Work request 1:
Please sum up the passage on HR and LR rats in the forced swim test in two sentences.
Work request 2:
For each statement, decide whether the passage on HR and LR rats in the forced swim test supports it. Answer yes or no and quote the words from the passage that decide it.
(a) LR rats swam more than HR rats during the pre-test session.
(b) Most studies in this field quantify only the second FST session.
(c) HR and LR rats behave differently in the second FST session.
Work request 3:
Carry the passage on HR and LR rats in the forced swim test forward from its final sentence.

BEGIN Text under study

Structure of HR and LR rats' behavior in the FST
HR and LR rats present a distinct behavioral pattern in the pre-test session but develop comparable depressive-like status in the second FST session. Notably, LR rats spent less time swimming around the cylinder during the pre-test session, as compared to their HR counterparts. Present behavioral findings essentially replicate previous results from our lab; Antoniou et al.  reported that HR and LR rats develop a different behavioral FST pattern characterized by a common behavioral state of ‘despair’ , but distinct active behavioral reactions are expressed during the first exposure to water . The structure of HR and LR rats' behavior during the second FST session is similar between the two novelty-seeking phenotypes, as shown herein and as previously reported [4, 12, 13]. The majority of studies in this field typically quantify only the second FST session, as it is relevant to the screening of antidepressant drugs . However, it is noteworthy that the pre-test session reflects rats' responsiveness to the presentation of a novel swim stressor that may ultimately lead to the modulation of behavior during subsequent exposure to the stressful stimulus (e.g., induction of learned helplessness) or even to the differential regulation of relevant endophenotypes (i.e., neurobiological indices) without apparent effect in the behaviors assessed .

END Text under study
BEGIN Input data

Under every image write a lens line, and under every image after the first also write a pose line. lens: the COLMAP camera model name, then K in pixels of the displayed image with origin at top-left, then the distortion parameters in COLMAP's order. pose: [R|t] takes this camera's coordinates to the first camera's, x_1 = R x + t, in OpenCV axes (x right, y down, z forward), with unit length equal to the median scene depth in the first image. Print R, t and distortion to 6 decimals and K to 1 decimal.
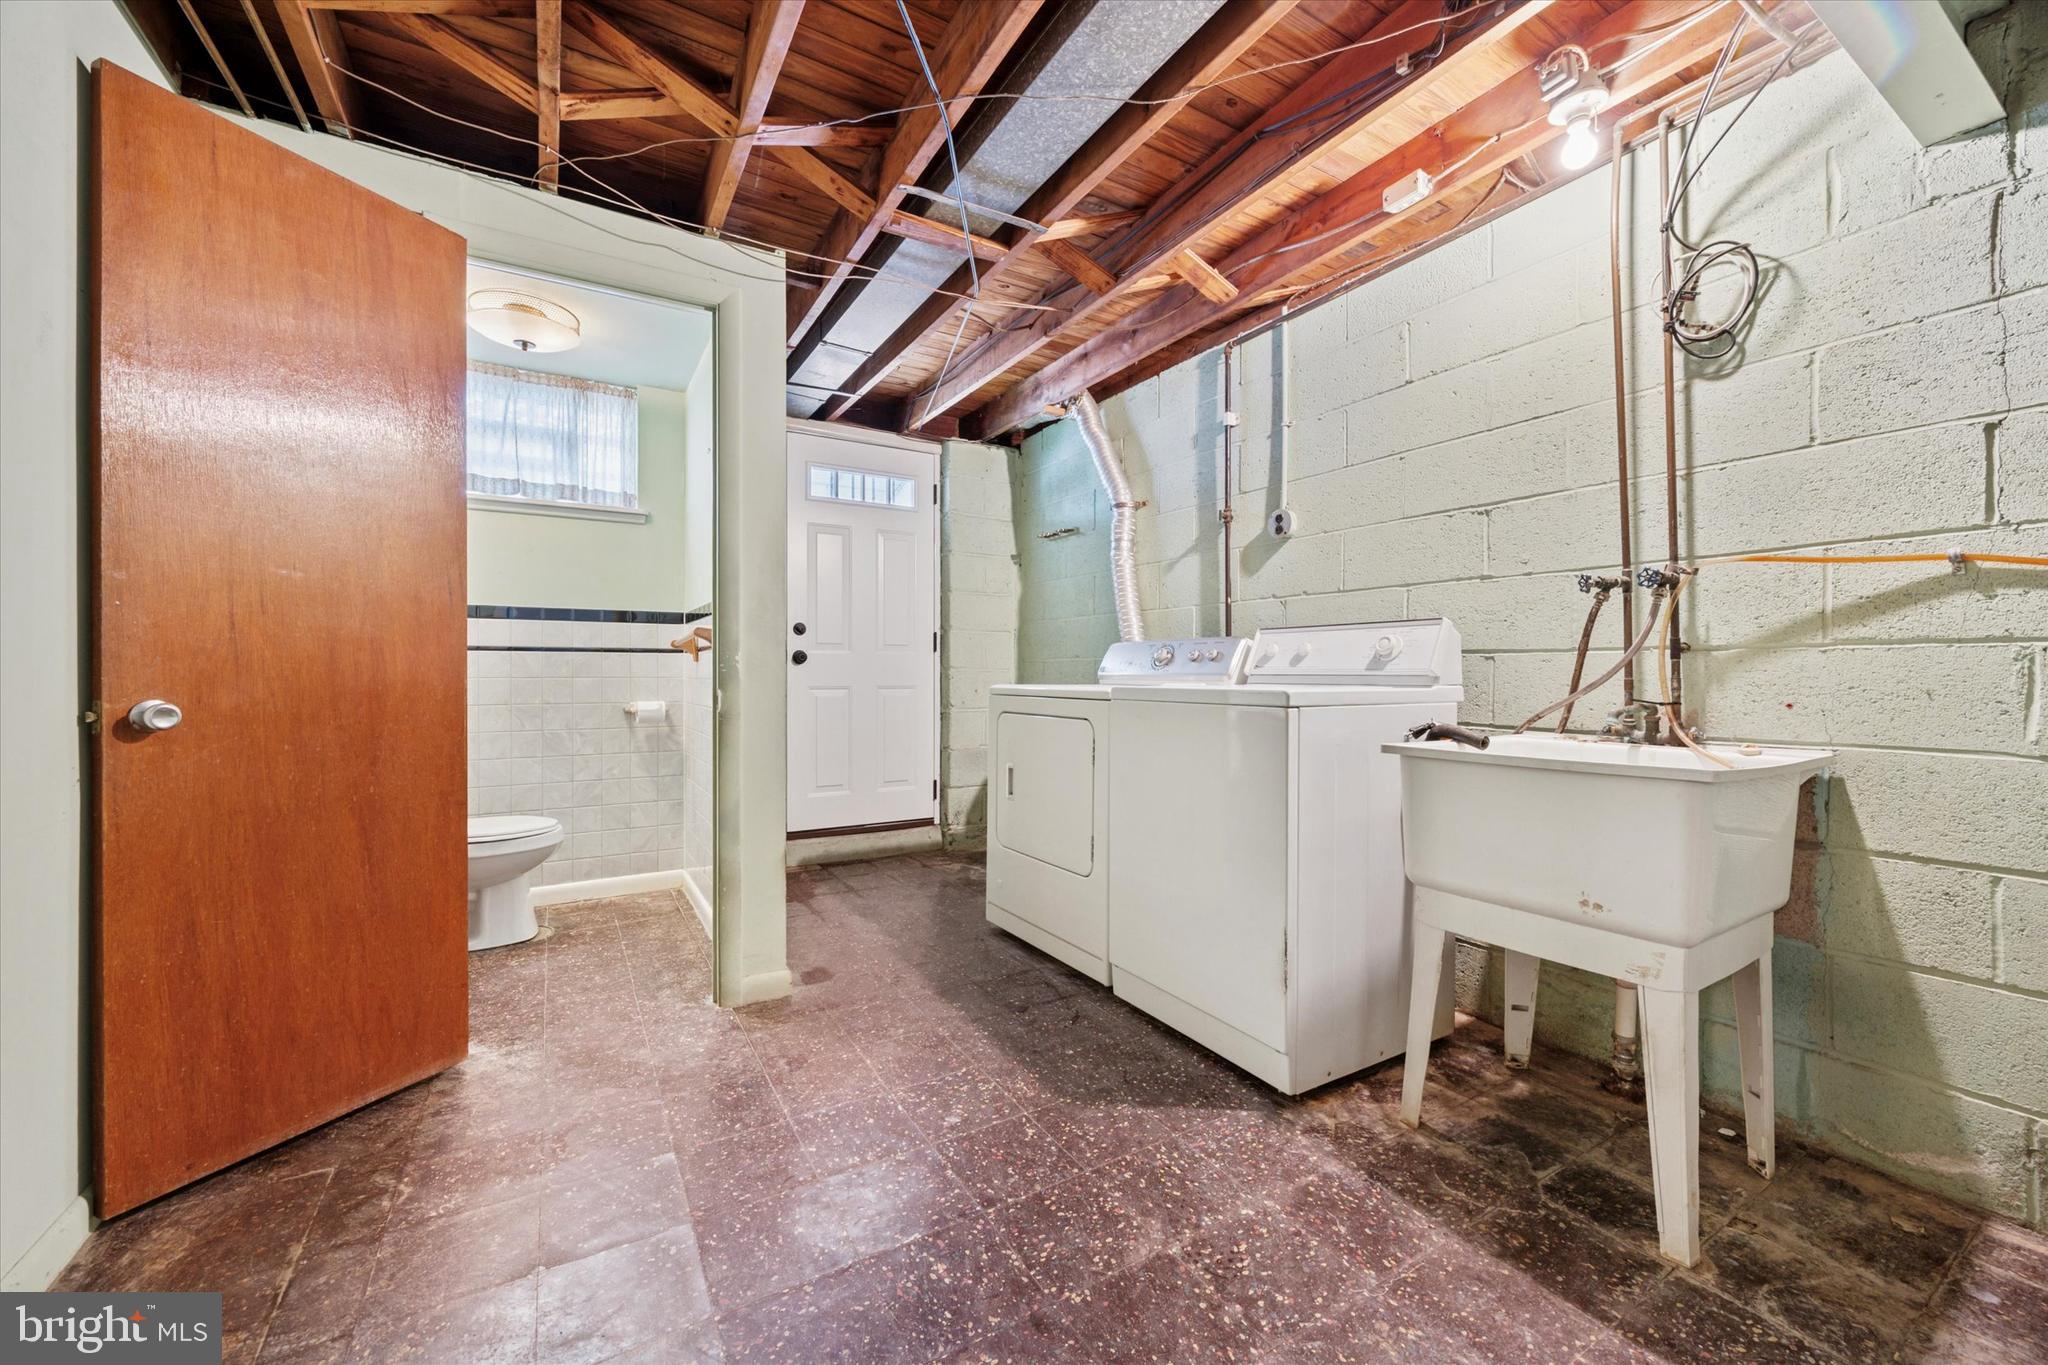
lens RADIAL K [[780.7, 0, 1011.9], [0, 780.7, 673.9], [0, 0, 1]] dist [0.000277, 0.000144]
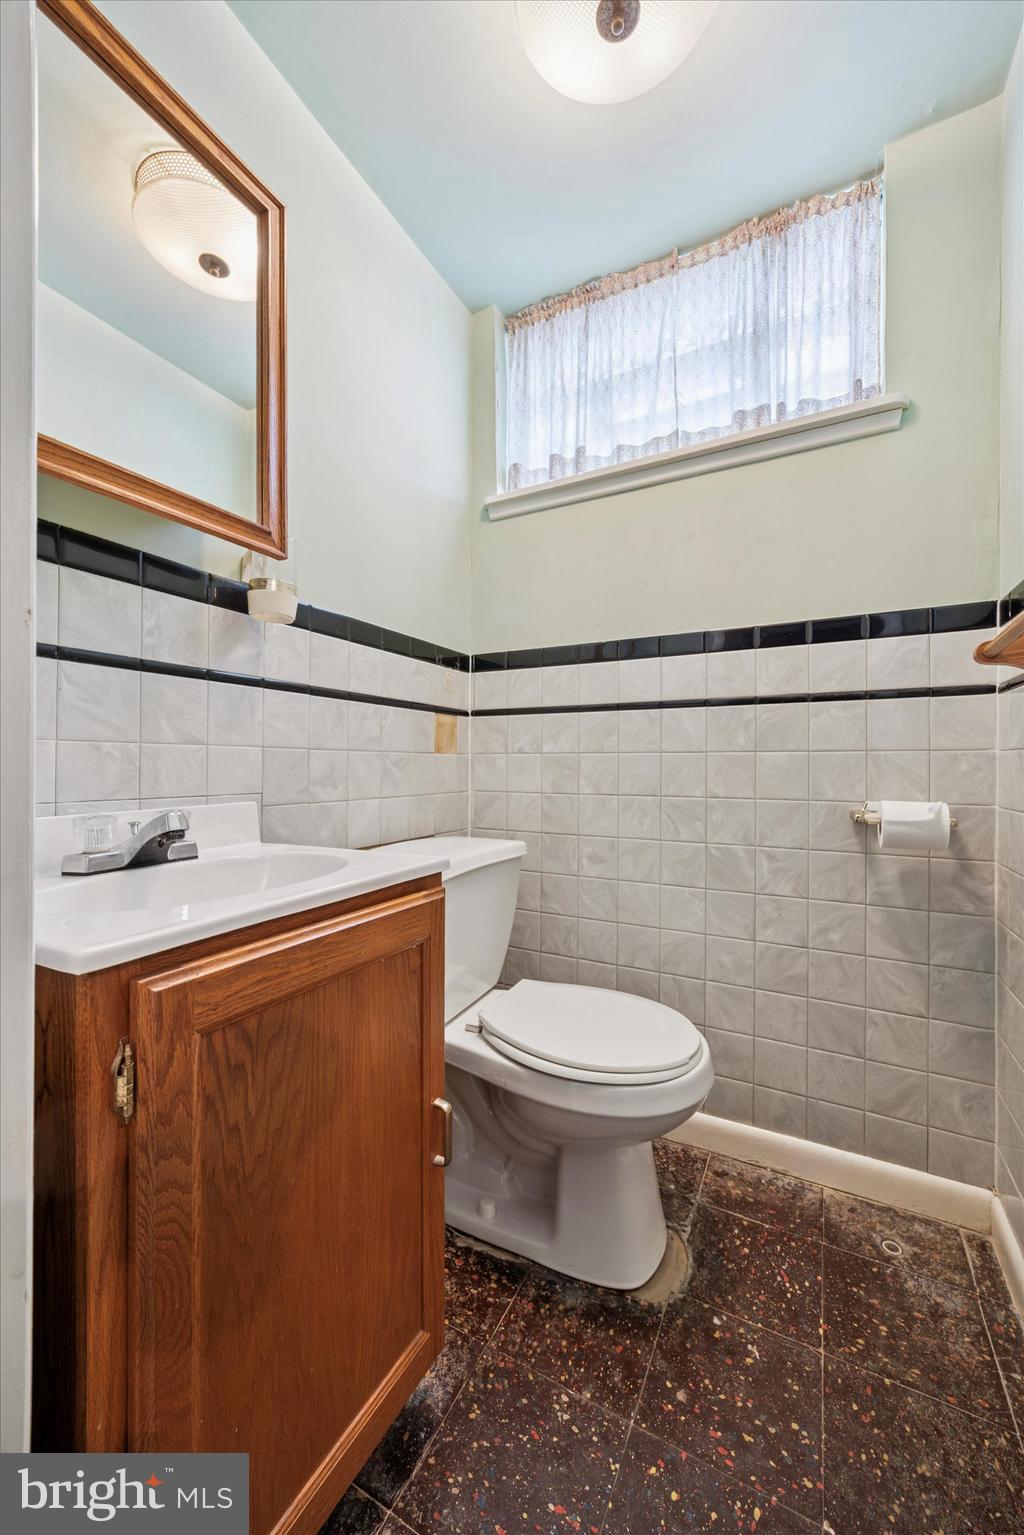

END Input data

Exercise result 1:
HR and LR rats show distinct behavior in the pre-test session of the FST, with LR rats swimming less, but they reach a comparable depressive-like status in the second session. Most studies measure only the second session because it is relevant to antidepressant screening, yet the pre-test session reflects the rats' responsiveness to a novel swim stressor that may shape later behavior or related endophenotypes.

Exercise result 2:
(a) No: "LR rats spent less time swimming around the cylinder during the pre-test session, as compared to their HR counterparts."
(b) Yes: "The majority of studies in this field typically quantify only the second FST session"
(c) No: "The structure of HR and LR rats' behavior during the second FST session is similar between the two novelty-seeking phenotypes"

Exercise result 3:
FST induces differential regulation of neurogenesis-related transcripts in HR compared to LR
In the present study, both the GO and IPA analyses demonstrate that FST exposure affected the transcription of genes related to hippocampal cellular proliferation and homeostasis in both novelty-seeking phenotypes. According to the MANGO analysis, FST exposure induced a phenotype-dependent expression of neurogenesis-related genes in the hippocampus of HR and LR rats. In particular, only three neurogenesis-related genes were statistically significantly upregulated in HR (i.e., Bmpr1a, Gsk3b, and Jag1), as compared to seven genes in LR rats (i.e., Ephb2, Nog, Ntf3, Tgfb1, Smad7, Sox2, and Srr). Importantly, exposure of HR rats to the FST paradigm induced hippocampal Gsk3b (glycogen synthase kinase 3 beta; +2.089) mRNA levels. Gsk3b is a negative regulator of the b-catenin and the canonical Wnt signaling pathway, which modulate hippocampal neurogenesis [20, 21], but has also been reported to modulate Notch signaling by enhancing its stability . Notably, overexpression of Gsk3b in the murine hippocampus causes dramatic alterations in both the dendritic tree morphology and the postsynaptic densities of newborn neurons and has been proposed as a target for the treatment of Alzheimer's disease . Moreover, FST exposure in HR rats upregulated Bmpr1a (bone morphogenetic protein receptor, type IA; +2.275) and Jag1 (jagged; +2.163; the ligand of Notch1), which have been reported to affect neurogenesis in the adult hippocampus either directly or indirectly [24, 25].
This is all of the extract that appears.